Des œuvres cinématographiques, comme l’épisode 2 de la série Holocauste produite en 1978 ou Babi Yar (2003) de Jeffrey Roger Kanew, attestent de l’intérêt constant pour ce lieu de massacre dont l’étude historiographique a véritablement commencé en URSS à la fin des années 1980 avec les ouvrages d’Ilia Levitas et surtout avec Babi Yar : L’Homme, le pouvoir et l’histoire en 2004. La littérature ne fut pas en reste. Donald Thomas avec L’Hôtel blanc, Jonathan Littel dans Les Bienveillantes, Leonid Guirchovitch avec Schubert à Kiev, illustrent la fascination constante pour ce sujet.
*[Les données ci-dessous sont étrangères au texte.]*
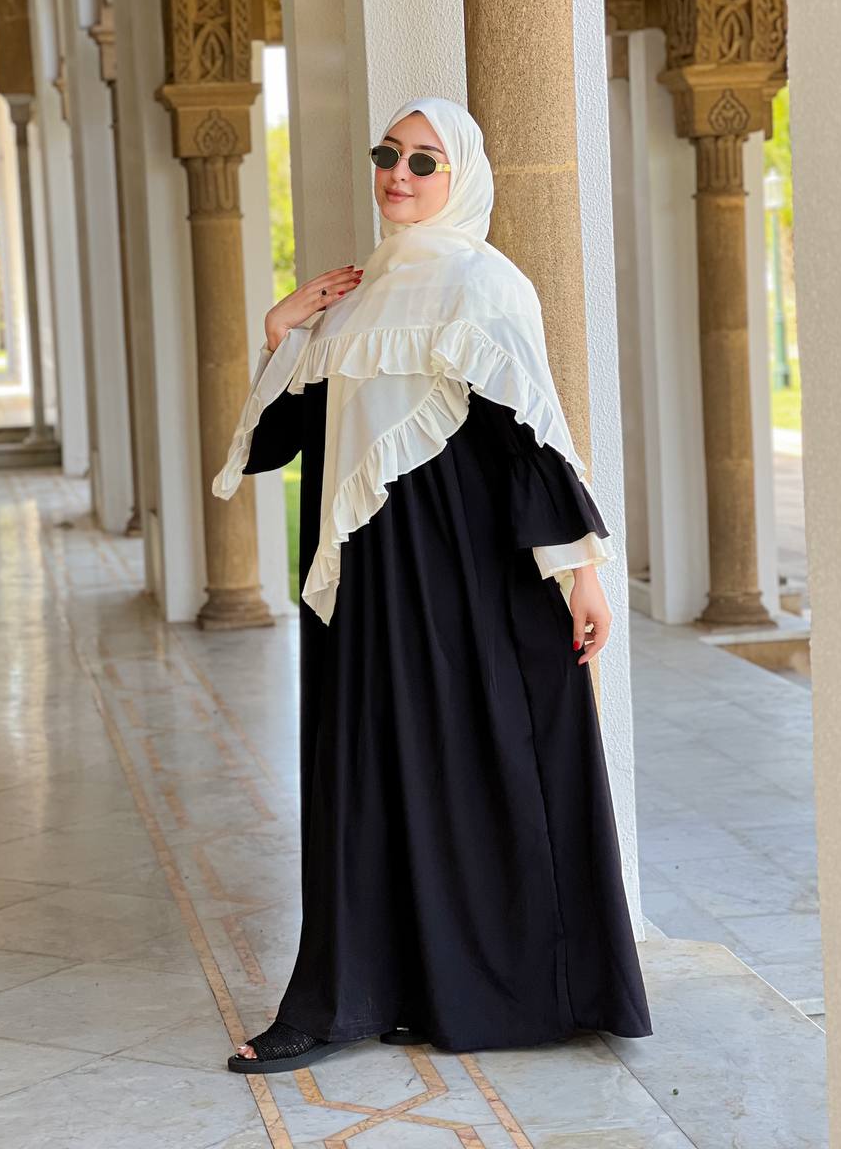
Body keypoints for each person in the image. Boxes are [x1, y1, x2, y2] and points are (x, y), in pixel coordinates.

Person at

Le roman de Guirchovitch tout particulièrement illustre la nécessité de recourir à l’imagination pour communiquer une forme de cohérence spatiale et culturelle à un espace-temps, la ville de Kiev où « tous les acteurs sont des émanations d’interstices culturels et identitaires, placés dans un entre-deux souvent inconfortable » (Luba Jurgenson, 2014)
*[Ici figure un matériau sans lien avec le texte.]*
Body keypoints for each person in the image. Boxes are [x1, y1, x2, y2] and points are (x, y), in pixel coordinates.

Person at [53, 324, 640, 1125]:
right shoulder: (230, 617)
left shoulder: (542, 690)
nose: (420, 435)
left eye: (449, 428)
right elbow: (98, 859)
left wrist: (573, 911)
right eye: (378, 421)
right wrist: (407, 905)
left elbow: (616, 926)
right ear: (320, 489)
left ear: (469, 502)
L’analyse des œuvres littéraires et des comptes-rendus journalistiques rédigés durant ou à la fin de la Seconde guerre mondiale, puis dans les années 1960, comme le roman-document d’Anatoli Kouznetsov, permet de dégager certaines constantes. Les textes qui ont fait l’objet d’études approfondies récemment (Kiril Feferman, 2008 ; Maxim D. Shrayer, 2010 ; Boris Czerny, 2012; Arkadi Zeltser, 2012) montrent pour la plupart que l’indication de l’origine juive ne fit pas toujours l’objet d’une censure et qu’il serait faux de considérer la non désignation directe des victimes comme la manifestation d’un interdit absolu de la part de l’Etat soviétique, au moins durant la période de la guerre. Pour des lecteurs soviétiques de cette époque, le fait même que des articles soient signés par des écrivains-correspondants de guerre juifs comme Ilya Ehrenbourg, ne permettaient pas de douter de l’origine des morts mentionnés, même si la part respective de la censure ou de l’auto-censure dans le non-dit reste non estimée, car non estimable. Une autre caractéristique des écrits de guerre, surtout ceux qui furent rédigés en yiddish, illustre la volonté de donner une image positive des Juifs en la personne de résistants, mais aussi de souligner le sort commun réservé à toutes les composantes ethniques d’une ville, Kiev représentée de manière idyllique comme étant le berceau des cultures juive, ukrainienne et russe (Shimon Redlich, 1995) et d’insister sur la présence juive après la libération. Inversement, les œuvres qui se détournèrent de ce « roman soviétique », et qui, de fait, engagèrent une réflexion sur les facteurs essentiels ayant rendu possible Babi Yar à Babi Yar, que ce soit le roman-document d’Anatoli Kouznetsov, ou, sur une échelle encore plus vaste, les créations littéraires de Vassili Grossman, Vie et Destin et Tout passe, furent soit coupées, censurées, soit radicalement interdites.
La compréhension de Babi Yar nécessitera certainement à l’avenir une déconstruction de « roman soviétique ». Elle devrait permettre d’apprécier le juste rôle de chaque composante de la tragédie de Babi Yar, des occupants nazis, des Ukrainiens, du pouvoir soviétique et aussi de la population juive dont on ignore encore dans les détails ce que fut sa réaction lors des rafles et que devinrent ceux qui parvinrent à s’échapper. De nombreux autres points restent encore à éclaircir et à préciser, comme, par exemple, le récit sur Kiev fait par les soldats allemands dans leur courrier et lors des permissions en Allemagne, le fonctionnement des institutions officielles, hôpitaux et écoles, des bibliothèques et des salles de concert pendant et après la guerre, afin de préciser si une forme d’épuration fut organisée et dans quelle mesure. L’écriture Babi Yar est loin d’être achevée.